- _WHAT IS BEING ASKED_
In the material below, some lines carry "KiCad". Copy each such line.

- _THE INPUT_
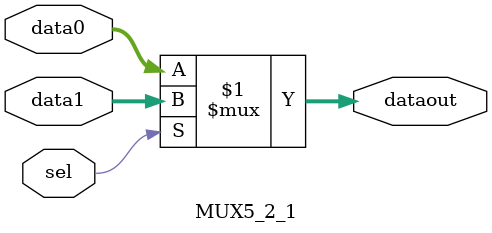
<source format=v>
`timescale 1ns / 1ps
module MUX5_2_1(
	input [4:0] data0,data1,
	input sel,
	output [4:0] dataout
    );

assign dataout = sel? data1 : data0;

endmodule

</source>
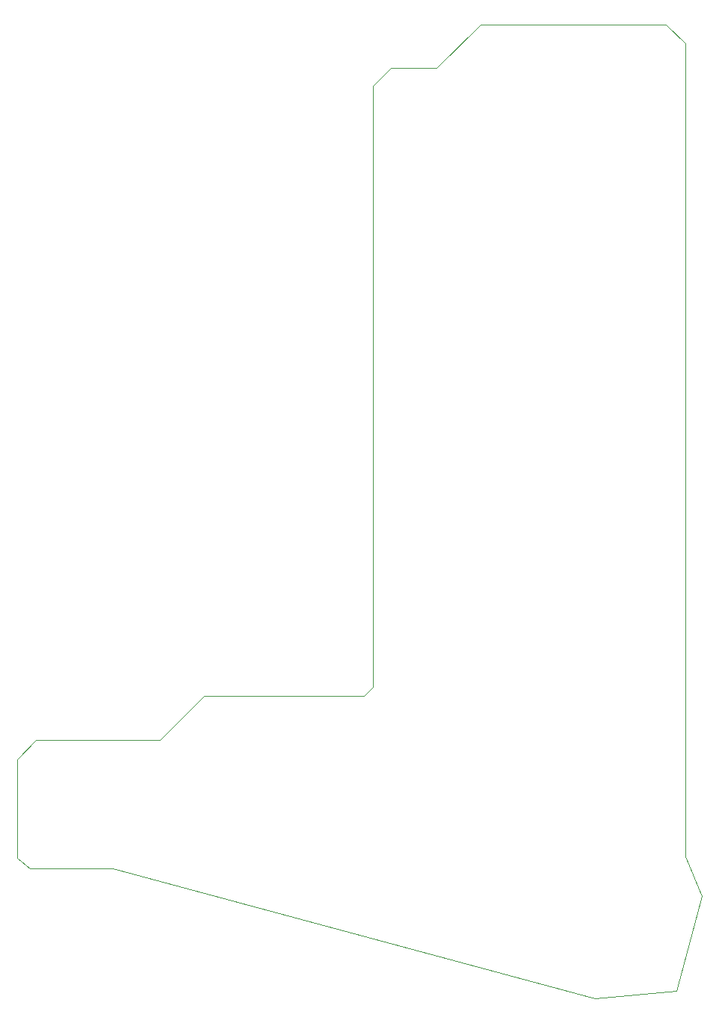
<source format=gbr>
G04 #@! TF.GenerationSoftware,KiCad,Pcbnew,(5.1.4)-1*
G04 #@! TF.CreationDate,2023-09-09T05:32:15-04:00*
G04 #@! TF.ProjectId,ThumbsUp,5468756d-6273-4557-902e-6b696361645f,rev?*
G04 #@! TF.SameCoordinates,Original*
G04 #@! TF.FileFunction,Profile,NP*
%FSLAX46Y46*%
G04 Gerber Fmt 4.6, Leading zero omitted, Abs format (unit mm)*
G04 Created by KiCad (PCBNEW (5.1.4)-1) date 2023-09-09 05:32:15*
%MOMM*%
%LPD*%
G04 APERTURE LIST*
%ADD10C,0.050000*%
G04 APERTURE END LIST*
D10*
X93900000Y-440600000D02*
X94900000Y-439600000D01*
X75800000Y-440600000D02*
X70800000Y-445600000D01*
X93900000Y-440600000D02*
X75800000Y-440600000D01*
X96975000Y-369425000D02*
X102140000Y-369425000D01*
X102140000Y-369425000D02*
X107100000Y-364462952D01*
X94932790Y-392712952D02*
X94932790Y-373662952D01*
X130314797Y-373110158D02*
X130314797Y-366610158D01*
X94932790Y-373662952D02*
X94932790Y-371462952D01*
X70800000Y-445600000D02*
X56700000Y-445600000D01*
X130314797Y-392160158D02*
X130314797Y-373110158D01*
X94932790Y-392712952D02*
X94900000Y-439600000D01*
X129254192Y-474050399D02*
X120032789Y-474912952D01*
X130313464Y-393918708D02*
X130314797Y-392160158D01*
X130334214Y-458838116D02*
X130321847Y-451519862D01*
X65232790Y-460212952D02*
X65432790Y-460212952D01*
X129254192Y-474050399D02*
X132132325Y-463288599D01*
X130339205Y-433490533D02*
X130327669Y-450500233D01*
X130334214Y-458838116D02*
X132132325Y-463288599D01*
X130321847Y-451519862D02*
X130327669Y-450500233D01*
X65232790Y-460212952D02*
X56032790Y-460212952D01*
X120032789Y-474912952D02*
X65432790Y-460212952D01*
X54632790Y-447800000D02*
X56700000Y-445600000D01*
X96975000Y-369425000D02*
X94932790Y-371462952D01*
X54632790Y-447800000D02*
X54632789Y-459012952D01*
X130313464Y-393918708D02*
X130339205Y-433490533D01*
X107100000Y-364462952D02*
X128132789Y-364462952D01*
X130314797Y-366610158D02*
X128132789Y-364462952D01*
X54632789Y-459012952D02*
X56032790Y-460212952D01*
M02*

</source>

- _ANSWER TO THIS EXERCISE_
G04 #@! TF.GenerationSoftware,KiCad,Pcbnew,(5.1.4)-1*
G04 Created by KiCad (PCBNEW (5.1.4)-1) date 2023-09-09 05:32:15*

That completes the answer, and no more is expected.